**Problem description**
Copy each line in the data that includes the word "wait".

**Data in this exercise**
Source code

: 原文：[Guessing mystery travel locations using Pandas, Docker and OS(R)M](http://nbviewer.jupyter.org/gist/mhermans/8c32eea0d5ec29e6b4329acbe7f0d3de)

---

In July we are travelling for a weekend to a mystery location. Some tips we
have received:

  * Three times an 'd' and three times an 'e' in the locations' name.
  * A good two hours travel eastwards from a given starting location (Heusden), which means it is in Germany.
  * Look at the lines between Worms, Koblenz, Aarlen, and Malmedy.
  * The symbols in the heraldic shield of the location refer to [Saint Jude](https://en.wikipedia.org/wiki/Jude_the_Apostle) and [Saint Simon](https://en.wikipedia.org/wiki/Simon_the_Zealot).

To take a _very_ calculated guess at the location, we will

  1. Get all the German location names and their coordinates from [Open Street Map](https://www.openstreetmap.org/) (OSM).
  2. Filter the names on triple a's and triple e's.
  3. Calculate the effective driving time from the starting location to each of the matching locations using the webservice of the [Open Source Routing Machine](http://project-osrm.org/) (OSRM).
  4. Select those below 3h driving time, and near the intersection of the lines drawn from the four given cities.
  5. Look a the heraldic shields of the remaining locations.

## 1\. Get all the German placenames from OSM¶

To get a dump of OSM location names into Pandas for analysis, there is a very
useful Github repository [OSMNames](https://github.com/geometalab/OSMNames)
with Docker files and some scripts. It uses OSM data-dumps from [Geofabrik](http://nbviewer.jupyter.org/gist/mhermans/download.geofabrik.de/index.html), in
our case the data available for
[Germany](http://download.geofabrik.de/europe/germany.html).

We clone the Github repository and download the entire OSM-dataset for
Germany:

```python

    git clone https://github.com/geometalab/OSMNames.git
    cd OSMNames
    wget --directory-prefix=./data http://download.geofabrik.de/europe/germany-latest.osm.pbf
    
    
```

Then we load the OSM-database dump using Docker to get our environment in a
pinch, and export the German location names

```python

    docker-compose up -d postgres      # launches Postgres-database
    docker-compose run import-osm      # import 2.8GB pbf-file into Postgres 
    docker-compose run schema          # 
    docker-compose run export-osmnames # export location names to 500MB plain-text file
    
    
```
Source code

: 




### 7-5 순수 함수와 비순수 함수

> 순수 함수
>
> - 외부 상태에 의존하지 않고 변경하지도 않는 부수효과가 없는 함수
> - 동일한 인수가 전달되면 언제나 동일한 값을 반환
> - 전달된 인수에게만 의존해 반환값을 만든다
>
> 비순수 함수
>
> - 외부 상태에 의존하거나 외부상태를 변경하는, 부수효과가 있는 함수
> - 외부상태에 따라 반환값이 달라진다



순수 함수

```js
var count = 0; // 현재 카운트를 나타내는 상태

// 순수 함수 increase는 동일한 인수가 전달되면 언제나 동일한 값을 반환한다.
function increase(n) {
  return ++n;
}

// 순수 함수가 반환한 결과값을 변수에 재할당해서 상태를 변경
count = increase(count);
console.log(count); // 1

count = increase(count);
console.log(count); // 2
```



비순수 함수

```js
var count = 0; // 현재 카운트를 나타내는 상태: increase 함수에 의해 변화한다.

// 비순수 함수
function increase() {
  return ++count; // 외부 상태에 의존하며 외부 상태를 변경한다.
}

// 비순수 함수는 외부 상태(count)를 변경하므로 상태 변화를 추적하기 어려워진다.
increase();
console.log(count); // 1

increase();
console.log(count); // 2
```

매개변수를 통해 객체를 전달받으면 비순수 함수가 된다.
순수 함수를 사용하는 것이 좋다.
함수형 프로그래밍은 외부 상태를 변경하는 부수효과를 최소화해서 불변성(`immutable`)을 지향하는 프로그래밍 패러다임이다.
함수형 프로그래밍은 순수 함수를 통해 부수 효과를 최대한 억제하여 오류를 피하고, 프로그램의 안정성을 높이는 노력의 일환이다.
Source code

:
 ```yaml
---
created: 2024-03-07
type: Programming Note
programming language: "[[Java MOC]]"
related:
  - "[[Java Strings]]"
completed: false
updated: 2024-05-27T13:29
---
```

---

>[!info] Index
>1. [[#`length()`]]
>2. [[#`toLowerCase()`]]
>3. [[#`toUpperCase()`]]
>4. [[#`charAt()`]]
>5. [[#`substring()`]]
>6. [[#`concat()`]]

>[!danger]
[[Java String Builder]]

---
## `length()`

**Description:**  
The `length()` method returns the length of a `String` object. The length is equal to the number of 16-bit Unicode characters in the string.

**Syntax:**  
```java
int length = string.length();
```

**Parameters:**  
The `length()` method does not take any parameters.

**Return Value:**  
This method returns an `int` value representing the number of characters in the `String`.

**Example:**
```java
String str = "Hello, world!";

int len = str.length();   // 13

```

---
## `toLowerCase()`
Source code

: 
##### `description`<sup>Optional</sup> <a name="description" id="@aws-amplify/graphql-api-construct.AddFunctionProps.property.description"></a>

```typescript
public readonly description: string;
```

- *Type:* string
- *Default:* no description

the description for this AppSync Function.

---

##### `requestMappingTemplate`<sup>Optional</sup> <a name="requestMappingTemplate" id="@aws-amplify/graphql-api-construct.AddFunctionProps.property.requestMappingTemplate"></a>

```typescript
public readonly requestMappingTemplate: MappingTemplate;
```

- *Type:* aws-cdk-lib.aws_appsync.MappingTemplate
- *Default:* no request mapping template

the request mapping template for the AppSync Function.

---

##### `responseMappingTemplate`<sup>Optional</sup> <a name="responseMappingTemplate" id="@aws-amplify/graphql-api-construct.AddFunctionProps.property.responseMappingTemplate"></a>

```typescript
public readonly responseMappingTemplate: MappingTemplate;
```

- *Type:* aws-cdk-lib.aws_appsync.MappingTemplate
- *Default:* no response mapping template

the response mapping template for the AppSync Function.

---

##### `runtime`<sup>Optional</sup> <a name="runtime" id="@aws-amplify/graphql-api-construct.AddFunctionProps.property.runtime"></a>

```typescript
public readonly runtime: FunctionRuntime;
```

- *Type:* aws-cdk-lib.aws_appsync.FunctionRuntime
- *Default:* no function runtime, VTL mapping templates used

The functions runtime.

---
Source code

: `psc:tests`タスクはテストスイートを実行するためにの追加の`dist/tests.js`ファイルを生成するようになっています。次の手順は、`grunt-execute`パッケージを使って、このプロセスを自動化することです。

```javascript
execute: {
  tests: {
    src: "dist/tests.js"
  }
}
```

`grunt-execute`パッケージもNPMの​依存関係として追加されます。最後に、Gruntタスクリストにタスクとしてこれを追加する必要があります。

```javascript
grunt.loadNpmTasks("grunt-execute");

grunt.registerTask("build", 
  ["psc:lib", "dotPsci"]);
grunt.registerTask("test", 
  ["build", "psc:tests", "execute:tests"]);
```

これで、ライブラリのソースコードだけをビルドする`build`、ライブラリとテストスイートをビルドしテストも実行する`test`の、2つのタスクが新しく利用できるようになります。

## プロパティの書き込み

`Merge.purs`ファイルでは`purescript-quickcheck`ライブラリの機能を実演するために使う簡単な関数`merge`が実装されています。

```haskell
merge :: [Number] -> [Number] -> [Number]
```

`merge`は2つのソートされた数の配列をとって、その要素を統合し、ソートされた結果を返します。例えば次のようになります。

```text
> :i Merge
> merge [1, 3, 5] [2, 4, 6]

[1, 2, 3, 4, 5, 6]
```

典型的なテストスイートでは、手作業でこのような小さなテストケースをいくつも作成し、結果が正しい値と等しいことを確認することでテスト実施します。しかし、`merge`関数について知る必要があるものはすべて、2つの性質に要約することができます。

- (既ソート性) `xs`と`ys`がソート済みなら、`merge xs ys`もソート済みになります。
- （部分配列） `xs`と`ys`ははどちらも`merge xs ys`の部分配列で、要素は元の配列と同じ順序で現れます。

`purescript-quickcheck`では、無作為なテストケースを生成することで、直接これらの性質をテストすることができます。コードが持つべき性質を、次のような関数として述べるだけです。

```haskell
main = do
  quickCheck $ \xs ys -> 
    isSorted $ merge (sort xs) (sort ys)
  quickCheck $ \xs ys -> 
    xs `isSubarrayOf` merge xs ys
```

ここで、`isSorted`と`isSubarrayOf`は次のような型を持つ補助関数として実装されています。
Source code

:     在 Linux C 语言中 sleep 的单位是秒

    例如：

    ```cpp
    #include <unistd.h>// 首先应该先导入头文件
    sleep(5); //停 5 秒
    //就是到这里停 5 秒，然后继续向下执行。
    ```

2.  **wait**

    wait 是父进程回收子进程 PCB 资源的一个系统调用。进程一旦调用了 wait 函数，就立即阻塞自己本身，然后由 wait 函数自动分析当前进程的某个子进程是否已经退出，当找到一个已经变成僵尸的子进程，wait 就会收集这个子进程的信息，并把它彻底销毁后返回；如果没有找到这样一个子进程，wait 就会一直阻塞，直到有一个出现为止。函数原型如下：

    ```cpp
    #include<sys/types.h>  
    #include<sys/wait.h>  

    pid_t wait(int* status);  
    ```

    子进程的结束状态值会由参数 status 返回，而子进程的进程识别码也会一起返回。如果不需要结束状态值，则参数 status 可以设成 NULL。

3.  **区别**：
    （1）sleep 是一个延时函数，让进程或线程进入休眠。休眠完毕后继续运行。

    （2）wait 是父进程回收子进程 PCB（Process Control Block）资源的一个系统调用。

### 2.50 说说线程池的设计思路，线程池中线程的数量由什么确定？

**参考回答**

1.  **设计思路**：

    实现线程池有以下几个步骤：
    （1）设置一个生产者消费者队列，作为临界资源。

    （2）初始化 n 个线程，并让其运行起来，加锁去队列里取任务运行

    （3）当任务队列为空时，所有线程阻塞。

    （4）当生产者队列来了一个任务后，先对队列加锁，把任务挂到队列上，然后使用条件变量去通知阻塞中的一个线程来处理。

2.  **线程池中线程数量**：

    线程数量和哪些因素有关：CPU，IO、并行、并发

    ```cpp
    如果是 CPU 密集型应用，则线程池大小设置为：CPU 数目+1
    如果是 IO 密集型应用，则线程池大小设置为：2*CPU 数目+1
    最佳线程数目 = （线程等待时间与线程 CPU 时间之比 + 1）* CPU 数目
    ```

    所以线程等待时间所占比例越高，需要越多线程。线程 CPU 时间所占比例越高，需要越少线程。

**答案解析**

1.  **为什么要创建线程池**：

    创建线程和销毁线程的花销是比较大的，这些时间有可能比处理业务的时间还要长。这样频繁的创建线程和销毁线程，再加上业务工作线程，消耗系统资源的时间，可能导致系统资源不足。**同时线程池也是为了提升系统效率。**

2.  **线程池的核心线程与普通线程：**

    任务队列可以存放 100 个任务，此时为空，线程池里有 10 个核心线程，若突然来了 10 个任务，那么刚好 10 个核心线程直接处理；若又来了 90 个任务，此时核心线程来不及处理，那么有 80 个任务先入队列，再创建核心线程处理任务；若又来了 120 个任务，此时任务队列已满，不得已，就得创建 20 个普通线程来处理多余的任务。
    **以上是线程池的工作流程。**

**Exercise answer**
2.  **wait**
    wait 是父进程回收子进程 PCB 资源的一个系统调用。进程一旦调用了 wait 函数，就立即阻塞自己本身，然后由 wait 函数自动分析当前进程的某个子进程是否已经退出，当找到一个已经变成僵尸的子进程，wait 就会收集这个子进程的信息，并把它彻底销毁后返回；如果没有找到这样一个子进程，wait 就会一直阻塞，直到有一个出现为止。函数原型如下：
    #include<sys/wait.h>  
    pid_t wait(int* status);  
    （2）wait 是父进程回收子进程 PCB（Process Control Block）资源的一个系统调用。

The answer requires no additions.